• [Document passage]:
It is funny to me how illegal immigration keeps getting the spotlight while legal immigration is left in the dust.

It is a long and arduous process to get a green card in the US if one is trying to do it by the book. Even a US-educated PhD who has been working and paying taxes in the US for a decade would still have problem getting recognized. Meanwhile, half of the US citizens can't do basic math.

Funny how things work.


Wealthy countries almost universally depend on immigrants in the low end of the job market. On the average, the people able and willing to migrate to another country are cheaper, better motivated, and more talented than the low end of the domestic labor pool. Without immigrants, the society would not work nearly as well and many things would be more expensive. While the US has not created sufficient legal pathways for immigration, everyone is willing to turn a blind eye to illegal immigration, as long as it doesn't get too disruptive.

Data items:
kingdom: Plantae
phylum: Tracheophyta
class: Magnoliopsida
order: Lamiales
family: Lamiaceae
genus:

• [Work instructions]: Reproduce the immigration passage from "It is funny" up to and including "how things work.", substituting "work visa" for "green card". Rely only on the immigration passage.

• [Exercise solution]:
It is funny to me how illegal immigration keeps getting the spotlight while legal immigration is left in the dust.

It is a long and arduous process to get a work visa in the US if one is trying to do it by the book. Even a US-educated PhD who has been working and paying taxes in the US for a decade would still have problem getting recognized. Meanwhile, half of the US citizens can't do basic math.

Funny how things work.